# [Task material]
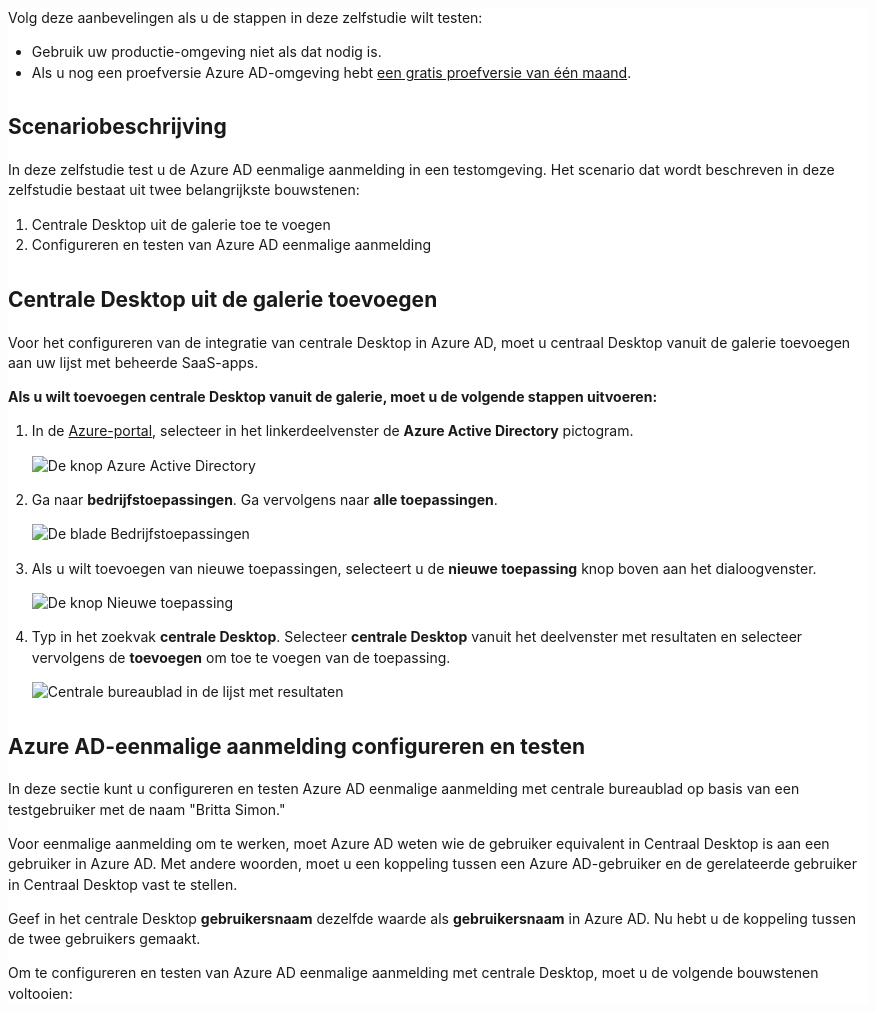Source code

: Volg deze aanbevelingen als u de stappen in deze zelfstudie wilt testen:

- Gebruik uw productie-omgeving niet als dat nodig is.
- Als u nog een proefversie Azure AD-omgeving hebt [een gratis proefversie van één maand](https://azure.microsoft.com/pricing/free-trial/).

## <a name="scenario-description"></a>Scenariobeschrijving
In deze zelfstudie test u de Azure AD eenmalige aanmelding in een testomgeving. Het scenario dat wordt beschreven in deze zelfstudie bestaat uit twee belangrijkste bouwstenen:

1. Centrale Desktop uit de galerie toe te voegen
1. Configureren en testen van Azure AD eenmalige aanmelding

## <a name="add-central-desktop-from-the-gallery"></a>Centrale Desktop uit de galerie toevoegen
Voor het configureren van de integratie van centrale Desktop in Azure AD, moet u centraal Desktop vanuit de galerie toevoegen aan uw lijst met beheerde SaaS-apps.

**Als u wilt toevoegen centrale Desktop vanuit de galerie, moet u de volgende stappen uitvoeren:**

1. In de [Azure-portal](https://portal.azure.com), selecteer in het linkerdeelvenster de **Azure Active Directory** pictogram. 

    ![De knop Azure Active Directory][1]

1. Ga naar **bedrijfstoepassingen**. Ga vervolgens naar **alle toepassingen**.

    ![De blade Bedrijfstoepassingen][2]
    
1. Als u wilt toevoegen van nieuwe toepassingen, selecteert u de **nieuwe toepassing** knop boven aan het dialoogvenster.

    ![De knop Nieuwe toepassing][3]

1. Typ in het zoekvak **centrale Desktop**. Selecteer **centrale Desktop** vanuit het deelvenster met resultaten en selecteer vervolgens de **toevoegen** om toe te voegen van de toepassing.

    ![Centrale bureaublad in de lijst met resultaten](./media/central-desktop-tutorial/tutorial_centraldesktop_addfromgallery.png)

## <a name="configure-and-test-azure-ad-single-sign-on"></a>Azure AD-eenmalige aanmelding configureren en testen

In deze sectie kunt u configureren en testen Azure AD eenmalige aanmelding met centrale bureaublad op basis van een testgebruiker met de naam "Britta Simon."

Voor eenmalige aanmelding om te werken, moet Azure AD weten wie de gebruiker equivalent in Centraal Desktop is aan een gebruiker in Azure AD. Met andere woorden, moet u een koppeling tussen een Azure AD-gebruiker en de gerelateerde gebruiker in Centraal Desktop vast te stellen.

Geef in het centrale Desktop **gebruikersnaam** dezelfde waarde als **gebruikersnaam** in Azure AD. Nu hebt u de koppeling tussen de twee gebruikers gemaakt.

Om te configureren en testen van Azure AD eenmalige aanmelding met centrale Desktop, moet u de volgende bouwstenen voltooien:


[1]: ./media/central-desktop-tutorial/tutorial_general_01.png
[2]: ./media/central-desktop-tutorial/tutorial_general_02.png
[3]: ./media/central-desktop-tutorial/tutorial_general_03.png
[4]: ./media/central-desktop-tutorial/tutorial_general_04.png
[100]: ./media/central-desktop-tutorial/tutorial_general_100.png
[200]: ./media/central-desktop-tutorial/tutorial_general_200.png
[201]: ./media/central-desktop-tutorial/tutorial_general_201.png
[202]: ./media/central-desktop-tutorial/tutorial_general_202.png
[203]: ./media/central-desktop-tutorial/tutorial_general_203.png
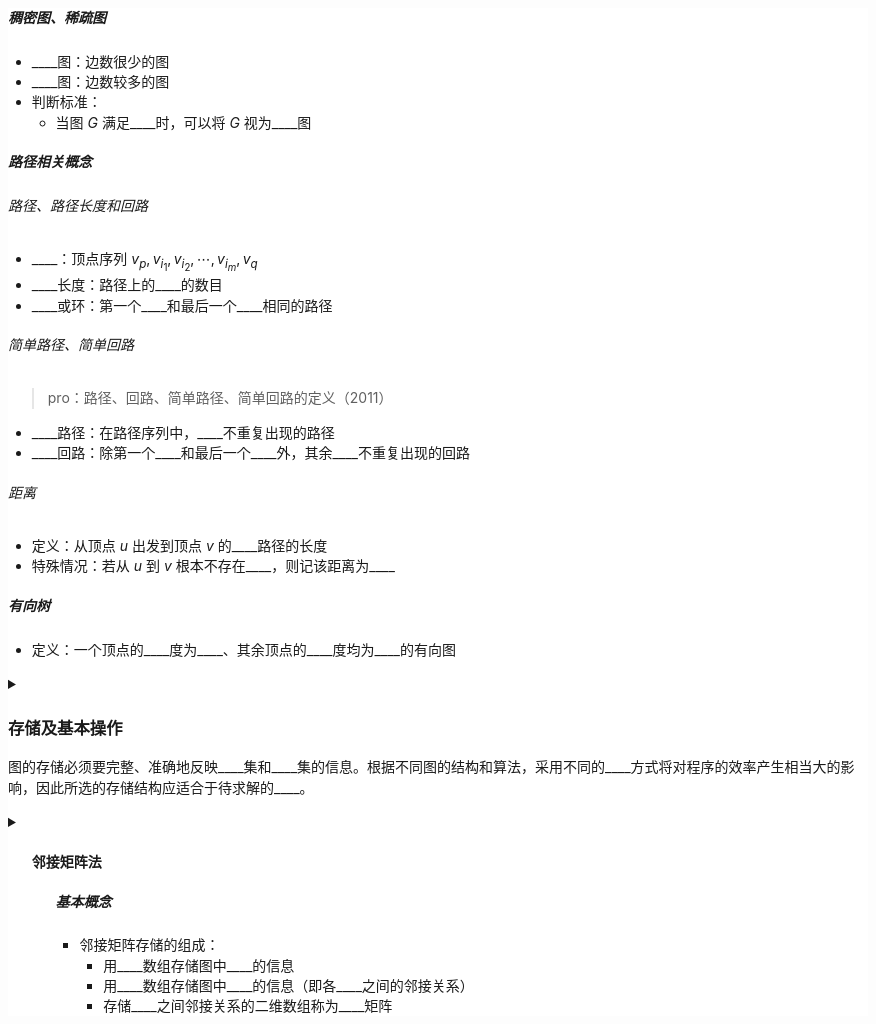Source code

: ##### 稠密图、稀疏图  
- ____图：边数很少的图  
- ____图：边数较多的图  
- 判断标准：  
  - 当图 $G$ 满足____时，可以将 $G$ 视为____图  

##### 路径相关概念  
###### 路径、路径长度和回路  
- ____：顶点序列 $v_{p},v_{i_{1}},v_{i_{2}},\cdots,v_{i_{m}},v_{q}$  
- ____长度：路径上的____的数目  
- ____或环：第一个____和最后一个____相同的路径  

###### 简单路径、简单回路  

>pro：路径、回路、简单路径、简单回路的定义（2011）  

- ____路径：在路径序列中，____不重复出现的路径  
- ____回路：除第一个____和最后一个____外，其余____不重复出现的回路  

###### 距离  
- 定义：从顶点 $u$ 出发到顶点 $v$ 的____路径的长度  
- 特殊情况：若从 $u$ 到 $v$ 根本不存在____，则记该距离为____  

##### 有向树  
- 定义：一个顶点的____度为____、其余顶点的____度均为____的有向图  

</ul>

<div>
<details><summary> </summary></details>
</div>

</ul>

</ul>

### 存储及基本操作  

图的存储必须要完整、准确地反映____集和____集的信息。根据不同图的结构和算法，采用不同的____方式将对程序的效率产生相当大的影响，因此所选的存储结构应适合于待求解的____。  

<div>
<details><summary> </summary></details>
</div>

<ul>

#### 邻接矩阵法  

<ul>

##### 基本概念  
- 邻接矩阵存储的组成：  
  - 用____数组存储图中____的信息  
  - 用____数组存储图中____的信息（即各____之间的邻接关系）  
  - 存储____之间邻接关系的二维数组称为____矩阵  
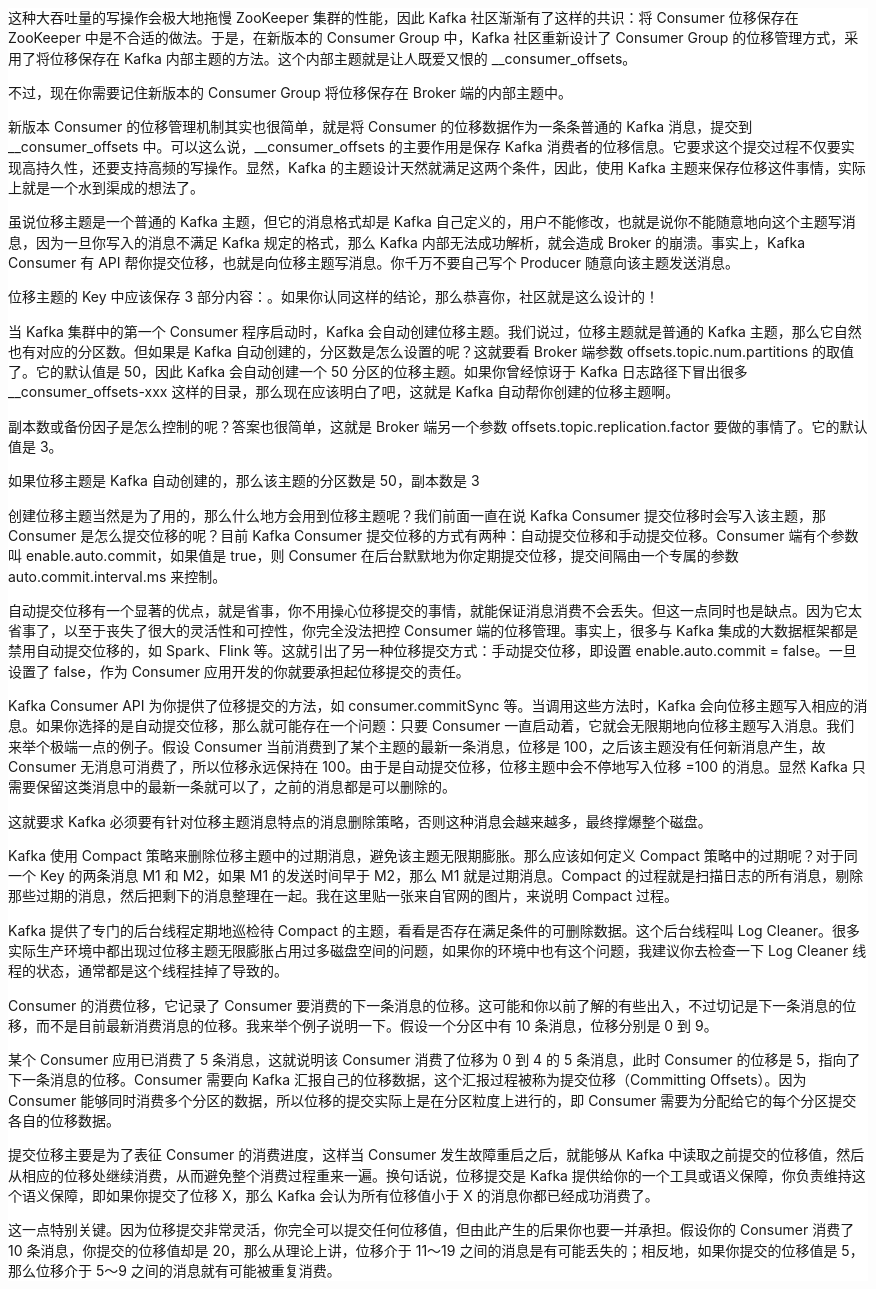 这种大吞吐量的写操作会极大地拖慢 ZooKeeper 集群的性能，因此 Kafka 社区渐渐有了这样的共识：将 Consumer 位移保存在 ZooKeeper 中是不合适的做法。于是，在新版本的 Consumer Group 中，Kafka 社区重新设计了 Consumer Group 的位移管理方式，采用了将位移保存在 Kafka 内部主题的方法。这个内部主题就是让人既爱又恨的 __consumer_offsets。

不过，现在你需要记住新版本的 Consumer Group 将位移保存在 Broker 端的内部主题中。

新版本 Consumer 的位移管理机制其实也很简单，就是将 Consumer 的位移数据作为一条条普通的 Kafka 消息，提交到 __consumer_offsets 中。可以这么说，__consumer_offsets 的主要作用是保存 Kafka 消费者的位移信息。它要求这个提交过程不仅要实现高持久性，还要支持高频的写操作。显然，Kafka 的主题设计天然就满足这两个条件，因此，使用 Kafka 主题来保存位移这件事情，实际上就是一个水到渠成的想法了。

虽说位移主题是一个普通的 Kafka 主题，但它的消息格式却是 Kafka 自己定义的，用户不能修改，也就是说你不能随意地向这个主题写消息，因为一旦你写入的消息不满足 Kafka 规定的格式，那么 Kafka 内部无法成功解析，就会造成 Broker 的崩溃。事实上，Kafka Consumer 有 API 帮你提交位移，也就是向位移主题写消息。你千万不要自己写个 Producer 随意向该主题发送消息。

位移主题的 Key 中应该保存 3 部分内容：。如果你认同这样的结论，那么恭喜你，社区就是这么设计的！

当 Kafka 集群中的第一个 Consumer 程序启动时，Kafka 会自动创建位移主题。我们说过，位移主题就是普通的 Kafka 主题，那么它自然也有对应的分区数。但如果是 Kafka 自动创建的，分区数是怎么设置的呢？这就要看 Broker 端参数 offsets.topic.num.partitions 的取值了。它的默认值是 50，因此 Kafka 会自动创建一个 50 分区的位移主题。如果你曾经惊讶于 Kafka 日志路径下冒出很多 __consumer_offsets-xxx 这样的目录，那么现在应该明白了吧，这就是 Kafka 自动帮你创建的位移主题啊。

副本数或备份因子是怎么控制的呢？答案也很简单，这就是 Broker 端另一个参数 offsets.topic.replication.factor 要做的事情了。它的默认值是 3。

如果位移主题是 Kafka 自动创建的，那么该主题的分区数是 50，副本数是 3

创建位移主题当然是为了用的，那么什么地方会用到位移主题呢？我们前面一直在说 Kafka Consumer 提交位移时会写入该主题，那 Consumer 是怎么提交位移的呢？目前 Kafka Consumer 提交位移的方式有两种：自动提交位移和手动提交位移。Consumer 端有个参数叫 enable.auto.commit，如果值是 true，则 Consumer 在后台默默地为你定期提交位移，提交间隔由一个专属的参数 auto.commit.interval.ms 来控制。

自动提交位移有一个显著的优点，就是省事，你不用操心位移提交的事情，就能保证消息消费不会丢失。但这一点同时也是缺点。因为它太省事了，以至于丧失了很大的灵活性和可控性，你完全没法把控 Consumer 端的位移管理。事实上，很多与 Kafka 集成的大数据框架都是禁用自动提交位移的，如 Spark、Flink 等。这就引出了另一种位移提交方式：手动提交位移，即设置 enable.auto.commit = false。一旦设置了 false，作为 Consumer 应用开发的你就要承担起位移提交的责任。

Kafka Consumer API 为你提供了位移提交的方法，如 consumer.commitSync 等。当调用这些方法时，Kafka 会向位移主题写入相应的消息。如果你选择的是自动提交位移，那么就可能存在一个问题：只要 Consumer 一直启动着，它就会无限期地向位移主题写入消息。我们来举个极端一点的例子。假设 Consumer 当前消费到了某个主题的最新一条消息，位移是 100，之后该主题没有任何新消息产生，故 Consumer 无消息可消费了，所以位移永远保持在 100。由于是自动提交位移，位移主题中会不停地写入位移 =100 的消息。显然 Kafka 只需要保留这类消息中的最新一条就可以了，之前的消息都是可以删除的。

这就要求 Kafka 必须要有针对位移主题消息特点的消息删除策略，否则这种消息会越来越多，最终撑爆整个磁盘。

Kafka 使用 Compact 策略来删除位移主题中的过期消息，避免该主题无限期膨胀。那么应该如何定义 Compact 策略中的过期呢？对于同一个 Key 的两条消息 M1 和 M2，如果 M1 的发送时间早于 M2，那么 M1 就是过期消息。Compact 的过程就是扫描日志的所有消息，剔除那些过期的消息，然后把剩下的消息整理在一起。我在这里贴一张来自官网的图片，来说明 Compact 过程。

Kafka 提供了专门的后台线程定期地巡检待 Compact 的主题，看看是否存在满足条件的可删除数据。这个后台线程叫 Log Cleaner。很多实际生产环境中都出现过位移主题无限膨胀占用过多磁盘空间的问题，如果你的环境中也有这个问题，我建议你去检查一下 Log Cleaner 线程的状态，通常都是这个线程挂掉了导致的。

Consumer 的消费位移，它记录了 Consumer 要消费的下一条消息的位移。这可能和你以前了解的有些出入，不过切记是下一条消息的位移，而不是目前最新消费消息的位移。我来举个例子说明一下。假设一个分区中有 10 条消息，位移分别是 0 到 9。

某个 Consumer 应用已消费了 5 条消息，这就说明该 Consumer 消费了位移为 0 到 4 的 5 条消息，此时 Consumer 的位移是 5，指向了下一条消息的位移。Consumer 需要向 Kafka 汇报自己的位移数据，这个汇报过程被称为提交位移（Committing Offsets）。因为 Consumer 能够同时消费多个分区的数据，所以位移的提交实际上是在分区粒度上进行的，即 Consumer 需要为分配给它的每个分区提交各自的位移数据。

提交位移主要是为了表征 Consumer 的消费进度，这样当 Consumer 发生故障重启之后，就能够从 Kafka 中读取之前提交的位移值，然后从相应的位移处继续消费，从而避免整个消费过程重来一遍。换句话说，位移提交是 Kafka 提供给你的一个工具或语义保障，你负责维持这个语义保障，即如果你提交了位移 X，那么 Kafka 会认为所有位移值小于 X 的消息你都已经成功消费了。

这一点特别关键。因为位移提交非常灵活，你完全可以提交任何位移值，但由此产生的后果你也要一并承担。假设你的 Consumer 消费了 10 条消息，你提交的位移值却是 20，那么从理论上讲，位移介于 11～19 之间的消息是有可能丢失的；相反地，如果你提交的位移值是 5，那么位移介于 5～9 之间的消息就有可能被重复消费。
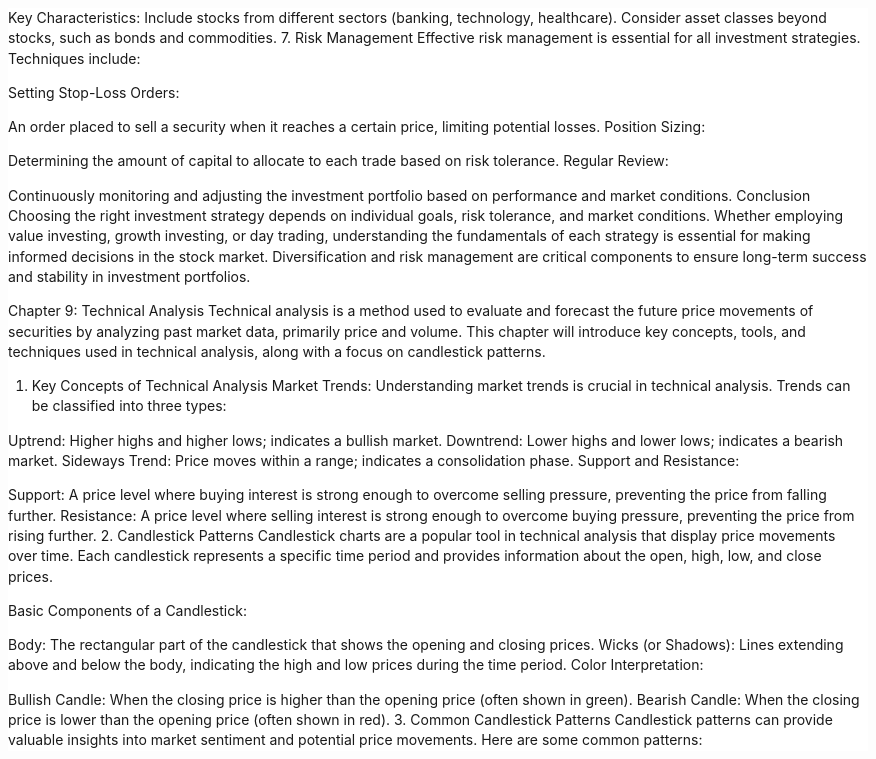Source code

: Key Characteristics:
Include stocks from different sectors (banking, technology, healthcare).
Consider asset classes beyond stocks, such as bonds and commodities.
7. Risk Management
Effective risk management is essential for all investment strategies. Techniques include:

Setting Stop-Loss Orders:

An order placed to sell a security when it reaches a certain price, limiting potential losses.
Position Sizing:

Determining the amount of capital to allocate to each trade based on risk tolerance.
Regular Review:

Continuously monitoring and adjusting the investment portfolio based on performance and market conditions.
Conclusion
Choosing the right investment strategy depends on individual goals, risk tolerance, and market conditions. Whether employing value investing, growth investing, or day trading, understanding the fundamentals of each strategy is essential for making informed decisions in the stock market. Diversification and risk management are critical components to ensure long-term success and stability in investment portfolios.


Chapter 9: Technical Analysis
Technical analysis is a method used to evaluate and forecast the future price movements of securities by analyzing past market data, primarily price and volume. This chapter will introduce key concepts, tools, and techniques used in technical analysis, along with a focus on candlestick patterns.

1. Key Concepts of Technical Analysis
Market Trends: Understanding market trends is crucial in technical analysis. Trends can be classified into three types:

Uptrend: Higher highs and higher lows; indicates a bullish market.
Downtrend: Lower highs and lower lows; indicates a bearish market.
Sideways Trend: Price moves within a range; indicates a consolidation phase.
Support and Resistance:

Support: A price level where buying interest is strong enough to overcome selling pressure, preventing the price from falling further.
Resistance: A price level where selling interest is strong enough to overcome buying pressure, preventing the price from rising further.
2. Candlestick Patterns
Candlestick charts are a popular tool in technical analysis that display price movements over time. Each candlestick represents a specific time period and provides information about the open, high, low, and close prices.

Basic Components of a Candlestick:

Body: The rectangular part of the candlestick that shows the opening and closing prices.
Wicks (or Shadows): Lines extending above and below the body, indicating the high and low prices during the time period.
Color Interpretation:

Bullish Candle: When the closing price is higher than the opening price (often shown in green).
Bearish Candle: When the closing price is lower than the opening price (often shown in red).
3. Common Candlestick Patterns
Candlestick patterns can provide valuable insights into market sentiment and potential price movements. Here are some common patterns:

# [Your assignment]
The response must give every line from the material above that holds the string "tussen".

# [The completed task]
Voor eenmalige aanmelding om te werken, moet Azure AD weten wie de gebruiker equivalent in Centraal Desktop is aan een gebruiker in Azure AD. Met andere woorden, moet u een koppeling tussen een Azure AD-gebruiker en de gerelateerde gebruiker in Centraal Desktop vast te stellen.
Geef in het centrale Desktop **gebruikersnaam** dezelfde waarde als **gebruikersnaam** in Azure AD. Nu hebt u de koppeling tussen de twee gebruikers gemaakt.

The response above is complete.